We don't need the government to monitor banks, manage trade, run healthcare, etc, because those tasks can be performed by private institutions regulated by market forces. What the government needs to do is to set the smallest possible set of rules to ensure that no distortions will arise in the market.
The question of how this system is working is debatable, I admit. Current regulations today are completely unbalanced. Healthcare in the US, for instance, has been a victim of runaway medical malpractice suits. In order to avoid liability, doctors order so many unneeded tests that healthcare costs have run out of control. Or take the electrical power system. In several places they deregulated the quality of service, but kept prices regulated, guess what happened to the resulting quality?
Now, OTOH, justice and police work is something that cannot be privatized. You can privatize security services, you can privatize jail administration, but you cannot privatize courts or police investigation. It's not possible to have judges bidding among themselves for presiding lawsuits. It's not possible to have detectives bidding among themselves to investigate murders.
In conclusion, I think the government is more justified in trying to seek more power to perform criminal investigations than to seek more power to control the market.
This political position might be called "conservative" in the US and UK and "liberal" everywhere else, but it must be understood that, like any political position, it should be tempered with caution. I do not want to concede absolute power to the government in crime fighting just as I do not want to take away all the power the government has to regulate the private corporations. But I think the main reason for the existence of the government is to make sure justice is applied correctly, not to replace market forces.

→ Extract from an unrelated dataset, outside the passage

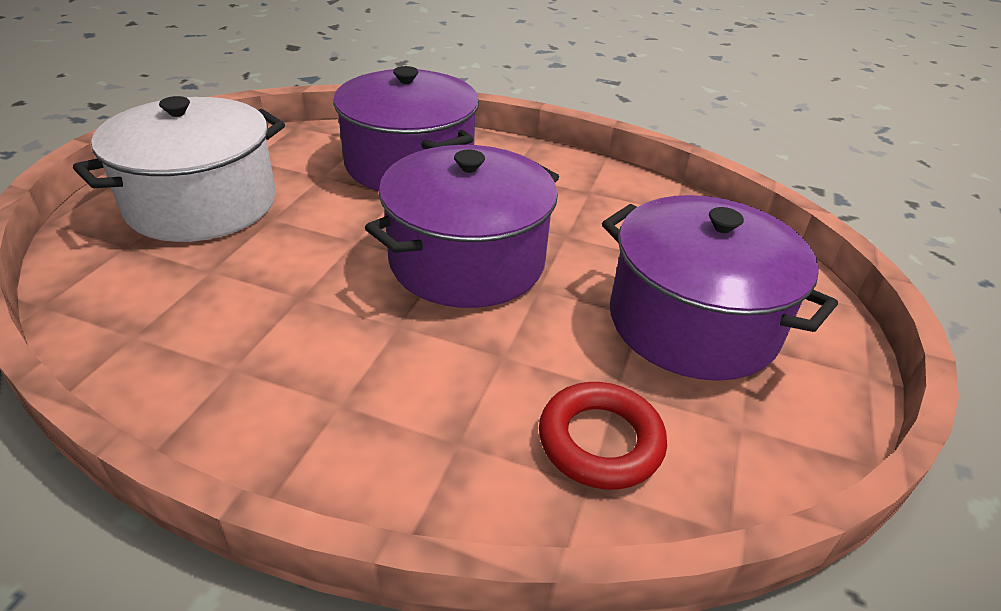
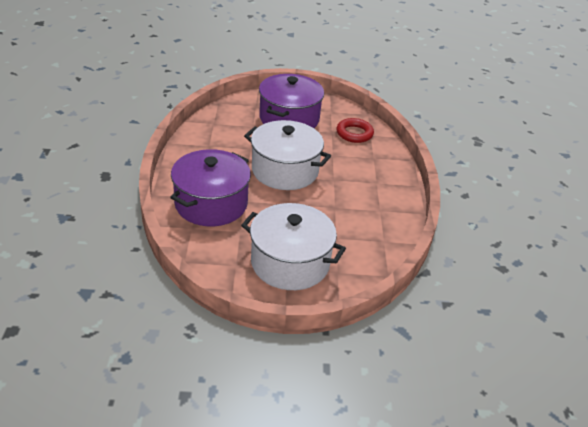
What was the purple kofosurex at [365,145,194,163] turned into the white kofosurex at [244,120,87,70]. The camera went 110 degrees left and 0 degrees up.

You have a short memory. I was living in England at the peak (or nadir) of Thatcher's reign, and she had everything well set on its present course.
I think his point was that even during the Thatcher years, you at least had Labour as an alternative. But when Tony Blair took control of the Labour party and sent it down it current Thatherite course, British politics effectively became varying shades of conservatism.
Why isn't the internet considered another form of speech?
Regulation slows innovation and usually creates as many problems as it solves.
15TW = 15,000 Nuclear Reactors. (Approx. one accident a month.)
I just find it amusing that they claim they're not interested in what we're looking at, just the start and end points of the connections. If they wanted to know what we were looking at, sounds like it'd be pretty damned simple just to navigate to the logged IP address... Forgive me, but this sounds like them saying "We're going to monitor you using GPS - don't worry, we only store the coordinates, not what you were looking at!".
I wish that were true: goodbye spambots...
1b) What do you do with the 57.2 million non muslims who may take exception to ethnic cleansing?
Ditto for the Northern Ireland residents. Often uses of such stats ignore the fact that not everyone believes in forced segregation.
(We would like the right to free beer, but even if we brew it at home for our own use, the government has the right to tax it, and indeed everything else.)
Sent from my ASR33 using ASCII
Plus they can offload the costs to the ISPs!
"Make it ten--I am only a poor corrupt official."